[Passage]
^^^^^^^^

From: Peter Todd <pete@petertodd.org>
To: Bram Cohen <bram@bittorrent.com>
Cc: Bitcoin Protocol Discussion <bitcoin-dev@lists.linuxfoundation.org>
Subject: Re: [bitcoin-dev] A Better MMR Definition
Date: Thu, 23 Feb 2017 02:41:37 -0500 [thread overview]
Message-ID: <20170223074137.GA3395@savin.petertodd.org> (raw)
In-Reply-To: <CA+KqGkqXmWgyU+4ZaR9w7e3xVBUyWwAixVAEzT9hT8V_1kwnuw@mail.gmail.com>
[-- Attachment #1: Type: text/plain, Size: 3547 bytes --]
On Wed, Feb 22, 2017 at 07:07:08PM -0800, Bram Cohen wrote:
> On Wed, Feb 22, 2017 at 5:15 PM, Peter Todd via bitcoin-dev <
> bitcoin-dev@lists.linuxfoundation.org> wrote:
>
> >
> > With that, notice how proving the soundness of the proofs becomes trivial:
> > if
> > validation is deterministic, it is obviously impossible to construct two
> > different proofs that prove contradictory statements, because a proof is
> > simply
> > part of the data structure itself. Contradiction would imply that the two
> > proofs are different, but that's easily rejected by simply checking the
> > hash of
> > the data.
> >
>
> My code works this way. Proofs are serialization of a subset of the tree,
> and to validate a proof you ask a single function whether a particular
> value is included in that tree subset, and it answers yes or no, so
> obviously it's impossible for a single value to both validate and not
> validate. The proof code was quite terrifying before I made this change
> (which I did on your suggestion), and it's much cleaner and simpler now. It
> also in principle supports compact proofs of multiple inclusions and
> exclusions in the same serialization of a subset of the tree because the
> upper branches won't have to be repeated. I haven't written code for
> generating those, but the validation code will happily accept them.
That's an improvement, but I think we can do even better if we think of missing
pruned data as analogous to virtual memory: pruned data is the same as a page
that has been swapped to disk, with the magical property that hashing allows us
to swap it back in from an untrusted source.

^^^^^^^^

Outline annotation records
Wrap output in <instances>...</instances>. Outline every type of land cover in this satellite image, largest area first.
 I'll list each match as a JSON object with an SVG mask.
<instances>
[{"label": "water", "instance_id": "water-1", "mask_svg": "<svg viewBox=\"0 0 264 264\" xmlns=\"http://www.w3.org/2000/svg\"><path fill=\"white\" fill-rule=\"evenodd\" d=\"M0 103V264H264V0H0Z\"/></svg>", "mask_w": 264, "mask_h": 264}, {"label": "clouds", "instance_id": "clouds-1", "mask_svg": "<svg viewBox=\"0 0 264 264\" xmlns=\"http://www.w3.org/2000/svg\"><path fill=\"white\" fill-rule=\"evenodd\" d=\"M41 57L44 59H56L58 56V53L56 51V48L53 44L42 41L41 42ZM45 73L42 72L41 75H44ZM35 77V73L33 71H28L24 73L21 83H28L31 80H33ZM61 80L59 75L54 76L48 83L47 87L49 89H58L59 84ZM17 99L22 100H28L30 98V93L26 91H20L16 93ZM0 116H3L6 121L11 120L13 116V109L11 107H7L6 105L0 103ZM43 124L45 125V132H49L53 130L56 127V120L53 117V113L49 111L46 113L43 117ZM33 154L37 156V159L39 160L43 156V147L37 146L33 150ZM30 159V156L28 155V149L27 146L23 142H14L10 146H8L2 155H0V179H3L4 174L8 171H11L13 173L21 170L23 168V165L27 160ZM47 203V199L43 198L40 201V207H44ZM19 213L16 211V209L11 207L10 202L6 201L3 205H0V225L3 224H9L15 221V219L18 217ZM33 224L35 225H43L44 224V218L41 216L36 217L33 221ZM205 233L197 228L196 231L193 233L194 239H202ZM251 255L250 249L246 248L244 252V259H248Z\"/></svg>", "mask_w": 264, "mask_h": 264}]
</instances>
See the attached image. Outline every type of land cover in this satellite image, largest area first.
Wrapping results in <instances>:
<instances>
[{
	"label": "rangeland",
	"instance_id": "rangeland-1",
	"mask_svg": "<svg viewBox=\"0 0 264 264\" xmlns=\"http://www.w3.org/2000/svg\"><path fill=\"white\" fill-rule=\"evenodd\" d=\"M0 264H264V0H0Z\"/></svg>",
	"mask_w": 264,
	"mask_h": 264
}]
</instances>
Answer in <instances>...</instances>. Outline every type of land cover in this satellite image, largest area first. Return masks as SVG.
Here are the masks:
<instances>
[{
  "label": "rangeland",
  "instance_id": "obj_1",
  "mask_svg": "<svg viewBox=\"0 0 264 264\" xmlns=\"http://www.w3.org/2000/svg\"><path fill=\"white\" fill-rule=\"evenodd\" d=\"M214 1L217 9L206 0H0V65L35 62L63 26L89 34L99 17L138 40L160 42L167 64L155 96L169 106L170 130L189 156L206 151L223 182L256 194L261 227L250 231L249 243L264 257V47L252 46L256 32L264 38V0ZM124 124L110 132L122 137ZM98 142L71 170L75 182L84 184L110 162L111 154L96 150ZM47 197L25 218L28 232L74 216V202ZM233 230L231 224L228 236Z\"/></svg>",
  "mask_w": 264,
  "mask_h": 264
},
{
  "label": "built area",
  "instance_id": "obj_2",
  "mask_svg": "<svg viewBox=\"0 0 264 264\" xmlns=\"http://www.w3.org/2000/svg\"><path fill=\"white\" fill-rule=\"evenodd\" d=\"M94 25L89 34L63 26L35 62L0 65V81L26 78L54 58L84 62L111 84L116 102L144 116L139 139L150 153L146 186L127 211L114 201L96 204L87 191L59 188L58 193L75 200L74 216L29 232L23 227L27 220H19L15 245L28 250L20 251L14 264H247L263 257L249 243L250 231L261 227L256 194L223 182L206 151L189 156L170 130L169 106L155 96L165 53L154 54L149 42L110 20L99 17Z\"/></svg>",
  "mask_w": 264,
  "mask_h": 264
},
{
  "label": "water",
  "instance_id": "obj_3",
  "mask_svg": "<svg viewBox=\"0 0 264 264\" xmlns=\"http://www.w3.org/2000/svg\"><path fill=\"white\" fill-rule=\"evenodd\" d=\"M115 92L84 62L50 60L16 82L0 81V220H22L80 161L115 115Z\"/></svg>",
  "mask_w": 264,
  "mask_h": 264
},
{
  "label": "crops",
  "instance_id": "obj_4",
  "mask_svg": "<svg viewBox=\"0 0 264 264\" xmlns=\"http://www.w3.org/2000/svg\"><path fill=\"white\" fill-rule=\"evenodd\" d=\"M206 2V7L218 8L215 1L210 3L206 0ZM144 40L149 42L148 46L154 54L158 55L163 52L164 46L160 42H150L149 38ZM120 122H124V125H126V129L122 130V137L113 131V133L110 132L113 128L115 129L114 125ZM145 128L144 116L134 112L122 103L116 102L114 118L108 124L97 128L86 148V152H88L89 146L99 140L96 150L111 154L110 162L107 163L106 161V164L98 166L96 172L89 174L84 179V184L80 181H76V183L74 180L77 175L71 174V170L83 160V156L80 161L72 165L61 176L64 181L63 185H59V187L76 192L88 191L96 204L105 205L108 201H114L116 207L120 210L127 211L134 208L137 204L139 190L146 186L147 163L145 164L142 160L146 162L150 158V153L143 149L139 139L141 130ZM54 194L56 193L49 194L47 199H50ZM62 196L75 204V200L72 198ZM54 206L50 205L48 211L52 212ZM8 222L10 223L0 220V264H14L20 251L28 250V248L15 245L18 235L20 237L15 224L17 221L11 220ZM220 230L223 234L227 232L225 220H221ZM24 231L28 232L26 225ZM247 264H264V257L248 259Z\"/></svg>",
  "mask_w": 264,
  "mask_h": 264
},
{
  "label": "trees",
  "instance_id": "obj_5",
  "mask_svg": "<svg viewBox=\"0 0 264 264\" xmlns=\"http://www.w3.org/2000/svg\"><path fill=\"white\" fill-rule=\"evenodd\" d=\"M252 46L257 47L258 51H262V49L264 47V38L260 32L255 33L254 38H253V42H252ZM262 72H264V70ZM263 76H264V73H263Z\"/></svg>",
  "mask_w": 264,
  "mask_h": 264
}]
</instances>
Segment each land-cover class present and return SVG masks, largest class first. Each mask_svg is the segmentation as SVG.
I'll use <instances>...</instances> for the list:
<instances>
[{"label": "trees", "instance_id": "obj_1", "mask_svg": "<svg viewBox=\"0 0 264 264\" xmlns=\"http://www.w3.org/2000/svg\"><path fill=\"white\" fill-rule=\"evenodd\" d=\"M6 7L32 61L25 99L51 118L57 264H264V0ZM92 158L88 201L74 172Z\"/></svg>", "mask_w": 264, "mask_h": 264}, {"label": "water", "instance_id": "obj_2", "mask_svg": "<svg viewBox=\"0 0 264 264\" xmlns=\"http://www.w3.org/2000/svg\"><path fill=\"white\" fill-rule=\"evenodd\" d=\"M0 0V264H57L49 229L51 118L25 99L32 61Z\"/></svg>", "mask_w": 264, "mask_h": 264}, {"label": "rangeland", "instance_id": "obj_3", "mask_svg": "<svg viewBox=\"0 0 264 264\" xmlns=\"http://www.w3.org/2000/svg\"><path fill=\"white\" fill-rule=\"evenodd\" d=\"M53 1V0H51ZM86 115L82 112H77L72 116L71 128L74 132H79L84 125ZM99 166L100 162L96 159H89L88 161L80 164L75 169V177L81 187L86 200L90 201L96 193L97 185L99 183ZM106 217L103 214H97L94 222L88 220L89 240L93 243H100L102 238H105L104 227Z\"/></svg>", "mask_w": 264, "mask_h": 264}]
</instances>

^^^^^^^^

[Problem 1] Reproduce the part of the email that opens with the words containing "From: Peter Todd" and closes with "Message-ID: <20170223074137.GA3395@savin.petertodd.org> (raw)", renaming "Bram Cohen" as "B. Cohen" throughout.
[Problem 2] Count how many lines of the entries contain the string "every", and reply with the number alone.

[Exercise result 1]
From: Peter Todd <pete@petertodd.org>
To: B. Cohen <bram@bittorrent.com>
Cc: Bitcoin Protocol Discussion <bitcoin-dev@lists.linuxfoundation.org>
Subject: Re: [bitcoin-dev] A Better MMR Definition
Date: Thu, 23 Feb 2017 02:41:37 -0500 [thread overview]
Message-ID: <20170223074137.GA3395@savin.petertodd.org> (raw)

[Exercise result 2] 3